TASK - When the material ends, stop; until then, set down every line exactly.

ENTRIES SHOWN -

-- Opening Marker --

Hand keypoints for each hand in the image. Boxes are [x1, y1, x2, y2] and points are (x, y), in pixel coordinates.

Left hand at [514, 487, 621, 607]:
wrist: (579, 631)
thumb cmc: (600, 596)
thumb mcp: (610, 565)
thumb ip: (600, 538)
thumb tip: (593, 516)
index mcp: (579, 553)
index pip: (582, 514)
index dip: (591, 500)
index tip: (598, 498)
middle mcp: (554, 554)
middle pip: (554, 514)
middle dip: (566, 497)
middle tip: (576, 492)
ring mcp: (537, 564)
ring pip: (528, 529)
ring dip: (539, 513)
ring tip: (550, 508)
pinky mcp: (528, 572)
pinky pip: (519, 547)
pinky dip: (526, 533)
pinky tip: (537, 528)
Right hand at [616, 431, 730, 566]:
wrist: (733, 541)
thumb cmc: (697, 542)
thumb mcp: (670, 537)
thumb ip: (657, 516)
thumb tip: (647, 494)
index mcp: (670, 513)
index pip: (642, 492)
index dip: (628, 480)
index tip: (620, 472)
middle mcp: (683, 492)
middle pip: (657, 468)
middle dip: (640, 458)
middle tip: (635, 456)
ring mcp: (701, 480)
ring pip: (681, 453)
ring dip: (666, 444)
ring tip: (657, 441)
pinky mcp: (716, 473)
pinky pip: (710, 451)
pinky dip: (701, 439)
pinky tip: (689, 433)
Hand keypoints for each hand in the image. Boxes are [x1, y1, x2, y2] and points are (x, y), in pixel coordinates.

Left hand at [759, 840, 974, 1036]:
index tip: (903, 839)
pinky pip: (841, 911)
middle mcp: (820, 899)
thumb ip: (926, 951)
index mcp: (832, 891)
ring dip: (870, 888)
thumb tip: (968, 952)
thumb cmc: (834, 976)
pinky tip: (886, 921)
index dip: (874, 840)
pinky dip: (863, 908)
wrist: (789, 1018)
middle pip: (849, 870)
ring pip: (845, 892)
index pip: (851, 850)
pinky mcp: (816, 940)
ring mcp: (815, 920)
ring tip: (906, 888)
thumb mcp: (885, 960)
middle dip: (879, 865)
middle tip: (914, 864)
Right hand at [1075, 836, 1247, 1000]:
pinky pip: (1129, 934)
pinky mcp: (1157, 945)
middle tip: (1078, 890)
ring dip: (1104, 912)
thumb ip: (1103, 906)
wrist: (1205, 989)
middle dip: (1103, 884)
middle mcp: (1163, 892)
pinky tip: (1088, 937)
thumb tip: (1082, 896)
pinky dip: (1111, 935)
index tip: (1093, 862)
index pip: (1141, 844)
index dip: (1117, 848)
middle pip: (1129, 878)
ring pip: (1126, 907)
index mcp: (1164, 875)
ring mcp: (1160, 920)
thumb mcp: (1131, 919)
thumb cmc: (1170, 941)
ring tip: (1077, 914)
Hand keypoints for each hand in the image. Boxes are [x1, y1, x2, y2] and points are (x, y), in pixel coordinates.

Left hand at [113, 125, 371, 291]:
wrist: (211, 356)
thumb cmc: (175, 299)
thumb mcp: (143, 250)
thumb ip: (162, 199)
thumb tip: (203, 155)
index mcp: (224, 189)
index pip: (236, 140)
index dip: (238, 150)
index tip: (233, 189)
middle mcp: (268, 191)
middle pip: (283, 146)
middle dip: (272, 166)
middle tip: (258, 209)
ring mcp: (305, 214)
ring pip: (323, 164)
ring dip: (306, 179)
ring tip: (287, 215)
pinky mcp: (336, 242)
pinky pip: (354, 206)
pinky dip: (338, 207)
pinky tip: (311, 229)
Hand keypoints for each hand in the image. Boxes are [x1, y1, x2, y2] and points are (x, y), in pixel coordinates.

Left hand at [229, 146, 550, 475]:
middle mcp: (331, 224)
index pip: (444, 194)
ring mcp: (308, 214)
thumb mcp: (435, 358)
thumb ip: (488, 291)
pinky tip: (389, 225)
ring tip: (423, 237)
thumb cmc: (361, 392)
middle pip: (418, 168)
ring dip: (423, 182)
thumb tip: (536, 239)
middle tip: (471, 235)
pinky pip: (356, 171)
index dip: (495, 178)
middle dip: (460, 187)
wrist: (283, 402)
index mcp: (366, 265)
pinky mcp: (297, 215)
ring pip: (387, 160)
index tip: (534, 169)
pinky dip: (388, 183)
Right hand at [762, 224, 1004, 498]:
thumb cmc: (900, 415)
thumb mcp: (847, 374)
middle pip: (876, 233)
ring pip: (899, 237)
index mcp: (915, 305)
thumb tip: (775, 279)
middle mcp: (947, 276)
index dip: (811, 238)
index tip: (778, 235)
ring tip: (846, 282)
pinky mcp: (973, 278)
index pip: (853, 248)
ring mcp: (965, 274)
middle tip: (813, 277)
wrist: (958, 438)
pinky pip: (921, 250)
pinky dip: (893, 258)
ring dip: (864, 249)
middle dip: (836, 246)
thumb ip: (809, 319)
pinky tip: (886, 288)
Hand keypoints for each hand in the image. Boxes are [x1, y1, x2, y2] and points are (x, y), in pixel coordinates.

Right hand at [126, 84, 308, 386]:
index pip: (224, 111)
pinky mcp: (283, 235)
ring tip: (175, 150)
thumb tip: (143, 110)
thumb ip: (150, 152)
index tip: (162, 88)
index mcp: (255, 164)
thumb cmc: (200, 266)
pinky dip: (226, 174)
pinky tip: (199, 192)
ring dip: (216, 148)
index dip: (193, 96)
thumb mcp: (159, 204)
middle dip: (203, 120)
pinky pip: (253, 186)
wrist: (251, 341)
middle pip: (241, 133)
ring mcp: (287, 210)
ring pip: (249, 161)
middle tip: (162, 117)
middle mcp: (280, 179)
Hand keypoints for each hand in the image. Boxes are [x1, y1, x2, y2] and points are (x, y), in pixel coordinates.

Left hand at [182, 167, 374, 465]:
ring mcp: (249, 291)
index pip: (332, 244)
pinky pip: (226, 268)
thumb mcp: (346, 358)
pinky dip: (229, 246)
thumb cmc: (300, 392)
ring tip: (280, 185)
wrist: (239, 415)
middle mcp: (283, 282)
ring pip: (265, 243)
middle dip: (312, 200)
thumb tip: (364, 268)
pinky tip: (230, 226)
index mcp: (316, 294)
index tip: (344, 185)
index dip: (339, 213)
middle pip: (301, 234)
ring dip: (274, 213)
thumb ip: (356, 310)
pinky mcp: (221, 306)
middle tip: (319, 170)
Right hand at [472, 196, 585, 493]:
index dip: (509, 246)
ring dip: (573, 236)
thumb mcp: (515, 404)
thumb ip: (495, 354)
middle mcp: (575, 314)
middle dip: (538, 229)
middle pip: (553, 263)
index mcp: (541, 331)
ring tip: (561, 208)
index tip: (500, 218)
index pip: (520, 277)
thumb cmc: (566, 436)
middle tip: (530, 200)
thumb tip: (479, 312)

-- Closing Marker --

RESULT OF THIS TASK -
Hand keypoints for each hand in the image. Boxes are [x1, y1, x2, y2] and points are (x, y), in pixel coordinates.

Left hand at [514, 487, 621, 607]:
wrist: (579, 631)
thumb cmc: (600, 596)
thumb mcp: (610, 565)
thumb ip: (600, 538)
thumb tip: (593, 516)
index mcp: (579, 553)
index pip: (582, 514)
index dip: (591, 500)
index tip: (598, 498)
middle mcp: (554, 554)
middle pip: (554, 514)
middle dip: (566, 497)
middle tip: (576, 492)
ring mcp: (537, 564)
ring pip: (528, 529)
ring dip: (539, 513)
ring tip: (550, 508)
pinky mcp: (528, 572)
pinky pip: (519, 547)
pinky dip: (526, 533)
pinky tip: (537, 528)
Right hand at [616, 431, 730, 566]:
wrist: (733, 541)
thumb cmc: (697, 542)
thumb mcp: (670, 537)
thumb ip: (657, 516)
thumb tip: (647, 494)
index mcp: (670, 513)
index pip: (642, 492)
index dip: (628, 480)
index tip: (620, 472)
middle mcp: (683, 492)
middle pip: (657, 468)
middle dip: (640, 458)
middle tip: (635, 456)
ring mcp: (701, 480)
ring pip: (681, 453)
ring dip: (666, 444)
ring tip: (657, 441)
pinky mcp: (716, 473)
pinky pip: (710, 451)
pinky dip: (701, 439)
pinky tip: (689, 433)
Hand keypoints for each hand in the image. Boxes are [x1, y1, x2, y2] and points are (x, y), in pixel coordinates.

Left hand at [759, 840, 974, 1036]:
index tip: (903, 839)
pinky pip: (841, 911)
middle mcp: (820, 899)
thumb ip: (926, 951)
index mcp: (832, 891)
ring dip: (870, 888)
thumb tip: (968, 952)
thumb cmc: (834, 976)
pinky tip: (886, 921)
index dip: (874, 840)
pinky dip: (863, 908)
wrist: (789, 1018)
middle pip: (849, 870)
ring pip: (845, 892)
index pip: (851, 850)
pinky mcp: (816, 940)
ring mcp: (815, 920)
ring tip: (906, 888)
thumb mcp: (885, 960)
middle dip: (879, 865)
middle tip: (914, 864)
Right hand at [1075, 836, 1247, 1000]:
pinky pip: (1129, 934)
pinky mcp: (1157, 945)
middle tip: (1078, 890)
ring dip: (1104, 912)
thumb ip: (1103, 906)
wrist: (1205, 989)
middle dip: (1103, 884)
middle mcp: (1163, 892)
pinky tip: (1088, 937)
thumb tip: (1082, 896)
pinky dip: (1111, 935)
index tip: (1093, 862)
index pip: (1141, 844)
index dip: (1117, 848)
middle pip: (1129, 878)
ring pip: (1126, 907)
index mcp: (1164, 875)
ring mcp: (1160, 920)
thumb mcp: (1131, 919)
thumb cmc: (1170, 941)
ring tip: (1077, 914)
Hand keypoints for each hand in the image. Boxes are [x1, y1, x2, y2] and points are (x, y), in pixel coordinates.

Left hand at [113, 125, 371, 291]:
wrist: (211, 356)
thumb cmc: (175, 299)
thumb mcp: (143, 250)
thumb ip: (162, 199)
thumb tip: (203, 155)
index mcp: (224, 189)
index pip: (236, 140)
index dip: (238, 150)
index tip: (233, 189)
middle mcp: (268, 191)
middle pip: (283, 146)
middle dip: (272, 166)
middle tip: (258, 209)
ring mcp: (305, 214)
ring pip: (323, 164)
ring dip: (306, 179)
ring tip: (287, 215)
pinky mcp: (336, 242)
pinky pip: (354, 206)
pinky dip: (338, 207)
pinky tip: (311, 229)
Hand keypoints for each hand in the image. Boxes are [x1, y1, x2, y2] and points are (x, y), in pixel coordinates.

Left hand at [229, 146, 550, 475]:
middle mcp: (331, 224)
index pip: (444, 194)
ring mcp: (308, 214)
thumb mcp: (435, 358)
thumb ip: (488, 291)
pinky tip: (389, 225)
ring tip: (423, 237)
thumb cmc: (361, 392)
middle pip: (418, 168)
ring dip: (423, 182)
thumb tip: (536, 239)
middle tip: (471, 235)
pinky pip: (356, 171)
index dip: (495, 178)
middle dip: (460, 187)
wrist: (283, 402)
index mcp: (366, 265)
pinky mcp: (297, 215)
ring pip: (387, 160)
index tip: (534, 169)
pinky dip: (388, 183)
Right hand at [762, 224, 1004, 498]:
thumb cmc: (900, 415)
thumb mcp: (847, 374)
middle pip: (876, 233)
ring pip: (899, 237)
index mcp: (915, 305)
thumb tip: (775, 279)
middle mcp: (947, 276)
index dip: (811, 238)
index tip: (778, 235)
ring tip: (846, 282)
pinky mcp: (973, 278)
index pip: (853, 248)
ring mcp: (965, 274)
middle tip: (813, 277)
wrist: (958, 438)
pinky pip: (921, 250)
pinky dip: (893, 258)
ring dip: (864, 249)
middle dip: (836, 246)
thumb ip: (809, 319)
pinky tip: (886, 288)
Hand keypoints for each hand in the image. Boxes are [x1, y1, x2, y2] and points are (x, y), in pixel coordinates.

Right hand at [126, 84, 308, 386]:
index pip: (224, 111)
pinky mcp: (283, 235)
ring tip: (175, 150)
thumb tip: (143, 110)
thumb ip: (150, 152)
index tip: (162, 88)
index mcp: (255, 164)
thumb cmc: (200, 266)
pinky dip: (226, 174)
pinky tip: (199, 192)
ring dip: (216, 148)
index dip: (193, 96)
thumb mcp: (159, 204)
middle dip: (203, 120)
pinky pip: (253, 186)
wrist: (251, 341)
middle pip: (241, 133)
ring mcp: (287, 210)
ring pip: (249, 161)
middle tip: (162, 117)
middle mcp: (280, 179)
Hand keypoints for each hand in the image. Boxes are [x1, y1, x2, y2] and points are (x, y), in pixel coordinates.

Left hand at [182, 167, 374, 465]:
ring mcp: (249, 291)
index pip: (332, 244)
pinky pip: (226, 268)
thumb mcp: (346, 358)
pinky dip: (229, 246)
thumb cmc: (300, 392)
ring tip: (280, 185)
wrist: (239, 415)
middle mcp: (283, 282)
ring pip: (265, 243)
middle dip: (312, 200)
thumb tip: (364, 268)
pinky tip: (230, 226)
index mcp: (316, 294)
index tip: (344, 185)
index dip: (339, 213)
middle pip: (301, 234)
ring dip: (274, 213)
thumb ip: (356, 310)
pinky mcp: (221, 306)
middle tip: (319, 170)
Right hand at [472, 196, 585, 493]:
index dip: (509, 246)
ring dip: (573, 236)
thumb mcp: (515, 404)
thumb ip: (495, 354)
middle mcp: (575, 314)
middle dip: (538, 229)
middle pip: (553, 263)
index mcp: (541, 331)
ring tip: (561, 208)
index tip: (500, 218)
index pip: (520, 277)
thumb cmc: (566, 436)
middle tip: (530, 200)
thumb tip: (479, 312)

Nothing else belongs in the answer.